§ Exercise: From the line with "10: (579, 355, 1.54)" to the final line of the records, every line is to be duplicated exactly, both of those lines included.

Saved data entries:
# # # # # # #

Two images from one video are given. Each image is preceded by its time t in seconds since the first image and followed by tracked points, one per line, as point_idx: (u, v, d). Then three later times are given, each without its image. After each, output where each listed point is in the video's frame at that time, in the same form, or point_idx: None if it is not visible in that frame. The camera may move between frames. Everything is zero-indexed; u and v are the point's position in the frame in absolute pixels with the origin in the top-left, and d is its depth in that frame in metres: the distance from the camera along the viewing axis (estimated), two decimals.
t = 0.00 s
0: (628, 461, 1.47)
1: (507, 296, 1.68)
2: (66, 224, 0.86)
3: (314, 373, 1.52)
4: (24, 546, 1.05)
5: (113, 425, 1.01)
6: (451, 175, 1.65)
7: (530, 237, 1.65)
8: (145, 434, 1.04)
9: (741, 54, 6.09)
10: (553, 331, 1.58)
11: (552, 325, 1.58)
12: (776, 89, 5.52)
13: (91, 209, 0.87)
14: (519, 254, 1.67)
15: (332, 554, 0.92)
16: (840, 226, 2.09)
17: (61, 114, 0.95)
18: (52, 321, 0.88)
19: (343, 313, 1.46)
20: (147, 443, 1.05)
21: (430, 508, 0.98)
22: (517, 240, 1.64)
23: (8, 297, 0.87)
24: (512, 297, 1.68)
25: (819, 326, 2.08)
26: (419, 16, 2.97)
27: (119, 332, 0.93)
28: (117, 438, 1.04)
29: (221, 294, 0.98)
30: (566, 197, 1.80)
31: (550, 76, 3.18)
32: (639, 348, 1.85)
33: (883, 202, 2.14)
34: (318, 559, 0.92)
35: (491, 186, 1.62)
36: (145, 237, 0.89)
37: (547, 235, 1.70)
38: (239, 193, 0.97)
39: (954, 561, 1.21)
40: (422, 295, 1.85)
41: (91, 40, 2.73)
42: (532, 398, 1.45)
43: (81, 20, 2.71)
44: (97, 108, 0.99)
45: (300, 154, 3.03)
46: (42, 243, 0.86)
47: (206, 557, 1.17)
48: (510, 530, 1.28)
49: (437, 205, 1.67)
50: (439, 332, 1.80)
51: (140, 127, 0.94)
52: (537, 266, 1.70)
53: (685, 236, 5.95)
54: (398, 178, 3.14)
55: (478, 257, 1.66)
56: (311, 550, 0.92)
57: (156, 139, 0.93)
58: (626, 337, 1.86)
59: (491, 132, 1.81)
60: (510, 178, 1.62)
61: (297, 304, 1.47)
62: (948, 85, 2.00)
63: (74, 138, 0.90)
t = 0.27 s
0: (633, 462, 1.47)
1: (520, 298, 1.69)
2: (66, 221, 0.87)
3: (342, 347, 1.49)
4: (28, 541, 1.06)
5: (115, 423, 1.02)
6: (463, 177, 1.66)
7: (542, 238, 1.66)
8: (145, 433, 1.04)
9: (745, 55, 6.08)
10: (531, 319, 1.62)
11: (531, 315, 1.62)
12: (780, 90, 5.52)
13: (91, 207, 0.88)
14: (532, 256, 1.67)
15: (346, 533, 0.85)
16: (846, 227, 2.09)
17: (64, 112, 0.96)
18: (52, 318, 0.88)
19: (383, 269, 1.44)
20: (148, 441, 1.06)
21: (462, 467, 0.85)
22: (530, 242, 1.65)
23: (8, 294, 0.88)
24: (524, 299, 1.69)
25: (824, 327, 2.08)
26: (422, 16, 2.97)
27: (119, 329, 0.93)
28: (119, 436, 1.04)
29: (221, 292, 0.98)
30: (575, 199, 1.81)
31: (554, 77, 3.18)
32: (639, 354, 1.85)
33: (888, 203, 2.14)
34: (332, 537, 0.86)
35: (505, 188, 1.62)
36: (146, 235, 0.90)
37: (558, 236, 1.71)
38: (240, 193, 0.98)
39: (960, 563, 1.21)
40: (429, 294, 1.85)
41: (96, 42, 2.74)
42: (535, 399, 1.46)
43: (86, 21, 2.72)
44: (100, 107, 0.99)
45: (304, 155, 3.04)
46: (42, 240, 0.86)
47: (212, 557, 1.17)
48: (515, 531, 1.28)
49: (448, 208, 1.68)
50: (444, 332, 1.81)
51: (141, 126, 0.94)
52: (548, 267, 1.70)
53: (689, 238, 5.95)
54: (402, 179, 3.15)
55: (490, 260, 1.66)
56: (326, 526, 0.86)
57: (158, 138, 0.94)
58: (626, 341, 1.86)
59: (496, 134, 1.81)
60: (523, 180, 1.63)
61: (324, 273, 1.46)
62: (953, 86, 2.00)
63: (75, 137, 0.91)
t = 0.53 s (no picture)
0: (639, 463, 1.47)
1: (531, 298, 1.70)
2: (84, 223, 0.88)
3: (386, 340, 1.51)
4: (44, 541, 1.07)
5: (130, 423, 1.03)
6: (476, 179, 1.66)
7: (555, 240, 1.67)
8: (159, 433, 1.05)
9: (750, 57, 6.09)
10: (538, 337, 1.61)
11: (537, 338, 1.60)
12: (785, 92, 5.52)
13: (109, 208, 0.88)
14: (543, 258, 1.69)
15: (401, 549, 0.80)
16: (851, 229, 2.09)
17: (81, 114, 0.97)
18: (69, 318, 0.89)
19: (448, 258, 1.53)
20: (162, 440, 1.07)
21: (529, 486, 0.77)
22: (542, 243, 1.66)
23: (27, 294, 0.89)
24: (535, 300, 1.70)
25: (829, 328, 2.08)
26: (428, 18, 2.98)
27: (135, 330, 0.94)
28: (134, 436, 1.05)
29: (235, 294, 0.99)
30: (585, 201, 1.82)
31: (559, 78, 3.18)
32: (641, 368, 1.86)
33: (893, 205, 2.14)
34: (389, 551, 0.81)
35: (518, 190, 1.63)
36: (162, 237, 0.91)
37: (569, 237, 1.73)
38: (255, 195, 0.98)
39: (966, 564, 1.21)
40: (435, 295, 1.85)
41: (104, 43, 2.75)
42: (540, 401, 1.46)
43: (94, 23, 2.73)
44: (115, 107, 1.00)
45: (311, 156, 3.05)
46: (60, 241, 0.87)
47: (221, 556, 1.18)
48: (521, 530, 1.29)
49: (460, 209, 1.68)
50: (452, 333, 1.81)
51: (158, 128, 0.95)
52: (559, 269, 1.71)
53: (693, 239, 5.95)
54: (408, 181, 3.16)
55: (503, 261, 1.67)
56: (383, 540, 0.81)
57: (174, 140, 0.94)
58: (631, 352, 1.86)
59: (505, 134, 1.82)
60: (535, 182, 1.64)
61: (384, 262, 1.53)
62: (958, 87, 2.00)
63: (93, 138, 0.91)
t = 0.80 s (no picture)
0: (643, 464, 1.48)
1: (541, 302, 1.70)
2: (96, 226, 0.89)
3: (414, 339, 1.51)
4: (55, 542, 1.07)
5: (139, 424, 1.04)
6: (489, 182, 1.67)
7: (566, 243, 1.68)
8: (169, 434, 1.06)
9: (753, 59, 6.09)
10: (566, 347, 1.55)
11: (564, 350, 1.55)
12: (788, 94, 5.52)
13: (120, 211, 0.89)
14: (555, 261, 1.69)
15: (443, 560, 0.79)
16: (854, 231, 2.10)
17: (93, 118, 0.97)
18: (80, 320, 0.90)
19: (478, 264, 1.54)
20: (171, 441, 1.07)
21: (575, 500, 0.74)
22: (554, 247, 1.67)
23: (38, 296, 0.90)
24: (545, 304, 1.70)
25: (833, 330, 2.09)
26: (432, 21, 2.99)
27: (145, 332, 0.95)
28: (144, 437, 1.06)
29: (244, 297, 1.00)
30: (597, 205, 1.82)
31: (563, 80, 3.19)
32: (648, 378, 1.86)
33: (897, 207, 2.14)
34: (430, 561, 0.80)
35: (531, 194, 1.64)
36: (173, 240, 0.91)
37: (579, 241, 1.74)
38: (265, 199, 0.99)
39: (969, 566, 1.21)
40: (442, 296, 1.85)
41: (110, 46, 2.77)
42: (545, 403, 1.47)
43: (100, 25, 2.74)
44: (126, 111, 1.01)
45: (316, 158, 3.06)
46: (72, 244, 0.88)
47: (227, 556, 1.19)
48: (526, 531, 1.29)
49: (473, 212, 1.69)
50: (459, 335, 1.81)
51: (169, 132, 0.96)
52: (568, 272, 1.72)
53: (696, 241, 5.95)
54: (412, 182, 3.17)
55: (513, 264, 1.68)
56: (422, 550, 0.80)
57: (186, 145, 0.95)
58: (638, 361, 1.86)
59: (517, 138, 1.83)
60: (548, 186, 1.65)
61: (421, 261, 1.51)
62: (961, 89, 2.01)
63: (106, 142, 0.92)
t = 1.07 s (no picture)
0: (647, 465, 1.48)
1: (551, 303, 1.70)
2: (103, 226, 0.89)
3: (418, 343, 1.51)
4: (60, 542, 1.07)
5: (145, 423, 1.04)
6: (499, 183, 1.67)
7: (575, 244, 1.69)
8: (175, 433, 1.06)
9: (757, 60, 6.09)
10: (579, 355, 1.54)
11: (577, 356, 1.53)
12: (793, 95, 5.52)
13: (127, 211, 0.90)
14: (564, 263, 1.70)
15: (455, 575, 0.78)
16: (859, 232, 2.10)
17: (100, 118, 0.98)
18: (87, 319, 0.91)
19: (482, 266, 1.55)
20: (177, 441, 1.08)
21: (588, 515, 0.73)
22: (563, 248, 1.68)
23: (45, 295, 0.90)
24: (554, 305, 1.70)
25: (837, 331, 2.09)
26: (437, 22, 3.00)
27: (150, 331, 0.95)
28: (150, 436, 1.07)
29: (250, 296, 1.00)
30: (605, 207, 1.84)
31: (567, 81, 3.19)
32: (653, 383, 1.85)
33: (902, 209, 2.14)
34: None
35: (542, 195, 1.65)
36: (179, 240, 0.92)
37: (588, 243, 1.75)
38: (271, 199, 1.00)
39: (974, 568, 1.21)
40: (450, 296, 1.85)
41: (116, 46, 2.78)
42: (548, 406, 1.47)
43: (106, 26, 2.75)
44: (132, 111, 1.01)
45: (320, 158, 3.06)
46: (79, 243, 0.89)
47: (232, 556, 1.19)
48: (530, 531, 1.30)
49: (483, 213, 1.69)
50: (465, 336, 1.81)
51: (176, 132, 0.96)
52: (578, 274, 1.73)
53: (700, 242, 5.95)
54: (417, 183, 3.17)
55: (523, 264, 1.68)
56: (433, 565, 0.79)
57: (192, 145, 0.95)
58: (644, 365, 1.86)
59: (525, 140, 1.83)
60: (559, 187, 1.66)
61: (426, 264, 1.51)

# # # # # # #

§ Answer space:
10: (579, 355, 1.54)
11: (577, 356, 1.53)
12: (793, 95, 5.52)
13: (127, 211, 0.90)
14: (564, 263, 1.70)
15: (455, 575, 0.78)
16: (859, 232, 2.10)
17: (100, 118, 0.98)
18: (87, 319, 0.91)
19: (482, 266, 1.55)
20: (177, 441, 1.08)
21: (588, 515, 0.73)
22: (563, 248, 1.68)
23: (45, 295, 0.90)
24: (554, 305, 1.70)
25: (837, 331, 2.09)
26: (437, 22, 3.00)
27: (150, 331, 0.95)
28: (150, 436, 1.07)
29: (250, 296, 1.00)
30: (605, 207, 1.84)
31: (567, 81, 3.19)
32: (653, 383, 1.85)
33: (902, 209, 2.14)
34: None
35: (542, 195, 1.65)
36: (179, 240, 0.92)
37: (588, 243, 1.75)
38: (271, 199, 1.00)
39: (974, 568, 1.21)
40: (450, 296, 1.85)
41: (116, 46, 2.78)
42: (548, 406, 1.47)
43: (106, 26, 2.75)
44: (132, 111, 1.01)
45: (320, 158, 3.06)
46: (79, 243, 0.89)
47: (232, 556, 1.19)
48: (530, 531, 1.30)
49: (483, 213, 1.69)
50: (465, 336, 1.81)
51: (176, 132, 0.96)
52: (578, 274, 1.73)
53: (700, 242, 5.95)
54: (417, 183, 3.17)
55: (523, 264, 1.68)
56: (433, 565, 0.79)
57: (192, 145, 0.95)
58: (644, 365, 1.86)
59: (525, 140, 1.83)
60: (559, 187, 1.66)
61: (426, 264, 1.51)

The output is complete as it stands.